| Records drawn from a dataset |
=== Begin Enclosure ===

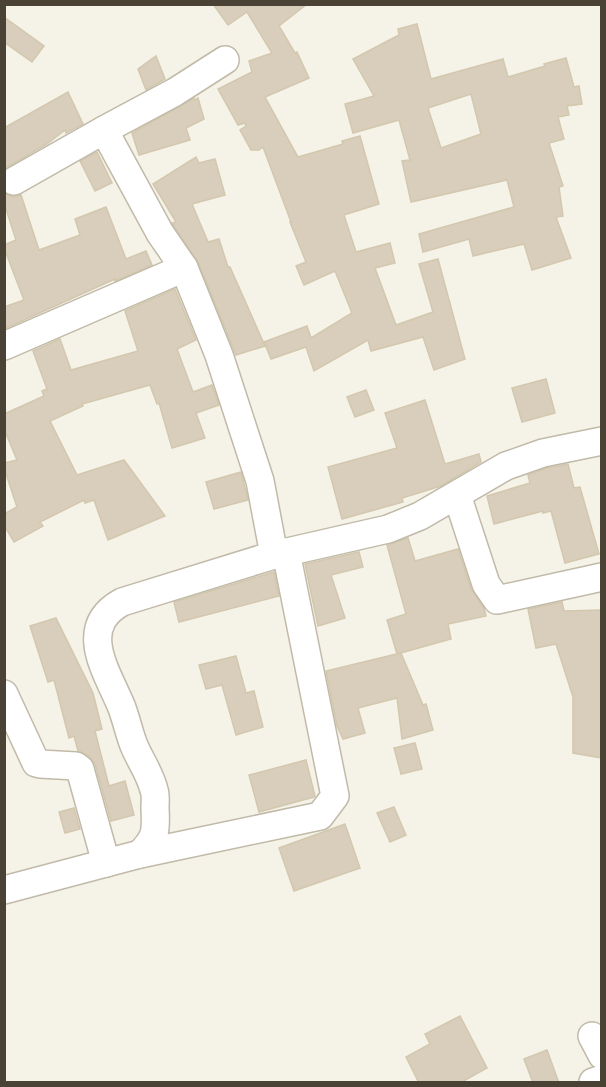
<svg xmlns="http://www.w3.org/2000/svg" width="606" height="1087" font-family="Inter,sans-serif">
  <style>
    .building { fill: #d8cebb; stroke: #d3c7ae; stroke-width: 1.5; fill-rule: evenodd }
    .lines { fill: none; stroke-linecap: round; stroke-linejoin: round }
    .minor-casing { stroke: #c1baa8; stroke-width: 30 }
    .minor { stroke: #fff; stroke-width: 27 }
  </style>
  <rect width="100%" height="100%" fill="#f5f2e7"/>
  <g class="building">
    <polygon points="213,4 307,4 279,26 295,53 297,52 309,78 265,97 298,157 343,144 342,141 360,136 379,204 344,215 356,252 390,243 395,263 375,268 396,325 433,312 419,264 438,259 465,359 434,370 423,337 371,351 368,340 314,371 306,347 271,359 264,342 307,326 311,338 352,313 335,271 304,285 296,266 306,262 290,222 291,222 263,147 259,150 251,150 240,130 246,126 245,123 238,125 218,89 252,72 249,61 272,53 247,12 228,25"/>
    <polygon points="4,17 44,46 32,62 4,42"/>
    <path d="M417 24 431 79 503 59 508 77 545 66 544 64 566 58 574 87 579 86 582 104 567 106 569 115 558 117 564 139 549 143 563 186 559 187 563 216 556 217 571 258 532 270 524 244 473 256 469 239 423 252 419 234 514 207 507 180 411 202 402 161 410 160 399 120 353 133 345 104 374 96 353 59 399 35 398 29ZM471 94 481 134 441 148 428 108Z"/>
    <polygon points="156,56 165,79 146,90 138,69"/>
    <polygon points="68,92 83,124 66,133 65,130 47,144 4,169 4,128"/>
    <polygon points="194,98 195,100 198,98 204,119 186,128 190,140 139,155 132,133"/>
    <polygon points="97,152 112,183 95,191 80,161"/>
    <polygon points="196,157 199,163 215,159 225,195 192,204 208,242 219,239 228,267 230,267 265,346 236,355 198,262 173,225 172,223 176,222 153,184"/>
    <polygon points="4,193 13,197 21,195 39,250 80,235 75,219 106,207 126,259 146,251 152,265 115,281 115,279 4,329 4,307 24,300 4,248 4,245 16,240 4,203"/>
    <polygon points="175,289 196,340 177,349 193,392 212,385 219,405 196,413 205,438 172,448 159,403 157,404 150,385 82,404 83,406 50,421 77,475 124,460 165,516 108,540 94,500 85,503 84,500 40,522 43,526 14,542 4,525 4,514 17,507 4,468 4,463 17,460 4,429 4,414 44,396 42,391 47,389 33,351 60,339 71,370 138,351 125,311"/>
    <polygon points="546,379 555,413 522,422 512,388"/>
    <polygon points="366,390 374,410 355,417 347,397"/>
    <polygon points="425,400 445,464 479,454 481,462 441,486 402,498 403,502 342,519 328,467 397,448 385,413"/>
    <polygon points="568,464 574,488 580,487 599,554 565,563 551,511 543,513 543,511 494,524 487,496 530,483 528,475 547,468"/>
    <polygon points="241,472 248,500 214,509 206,482"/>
    <polygon points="408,538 415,561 458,549 471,589 484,608 486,616 448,624 451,639 397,654 387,620 406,614 387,545"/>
    <polygon points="359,552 363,567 331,575 345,618 318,626 305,564"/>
    <polygon points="274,572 279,596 179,622 174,602"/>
    <polygon points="562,602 564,611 602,610 602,758 573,753 573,697 556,644 536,648 528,609"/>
    <polygon points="56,618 93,693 102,729 95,731 109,786 125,781 134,815 111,821 95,764 89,756 78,751 74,736 69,738 54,680 48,682 30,626"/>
    <polygon points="401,653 423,705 426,704 433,730 402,739 397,698 358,708 365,733 343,739 337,726 326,671"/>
    <polygon points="236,656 246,693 254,691 263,727 236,735 222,685 206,689 199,665"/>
    <polygon points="415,743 422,769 401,774 394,748"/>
    <polygon points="306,760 315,796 314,797 259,812 249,775"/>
    <polygon points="394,807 406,835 390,842 377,813"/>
    <polygon points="74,808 80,829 65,833 59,812"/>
    <polygon points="345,824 360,868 294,891 279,848"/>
    <polygon points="460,1016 487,1068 460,1083 419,1083 406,1057 430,1044 425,1034"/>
    <polygon points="547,1050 559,1083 533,1083 524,1059"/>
  </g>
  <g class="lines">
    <defs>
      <g id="minor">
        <polyline points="104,130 175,92 225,60"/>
        <polyline points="14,181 104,130 160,233 184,268 205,320 219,355 260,481 274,555"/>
        <polyline points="4,346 184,268"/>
        <polyline points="457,495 486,584 497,600 602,577"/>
        <polyline points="4,694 36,763 40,764 76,766 80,769 106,863"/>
        <path d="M140 854C157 837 156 830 155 808 155 802 156 795 154 790 150 773 139 759 133 743 129 732 126 719 122 708 108 673 75 628 122 602L274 555 388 529 420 516 506 466 543 453 602 441"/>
        <polyline points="4,890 140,854 320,816 335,796 286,552"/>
        <polyline points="592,1036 602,1055"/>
        <polyline points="593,1082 602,1079"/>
      </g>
    </defs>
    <use href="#minor" class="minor-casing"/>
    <use href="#minor" class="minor"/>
  </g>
  <rect width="606" height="1087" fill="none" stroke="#494235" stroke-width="12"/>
</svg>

=== End Enclosure ===

| Task item |
In the entries above, find each line with the word "lines" and copy it.

| Completed exercise |
    .lines { fill: none; stroke-linecap: round; stroke-linejoin: round }
  <g class="lines">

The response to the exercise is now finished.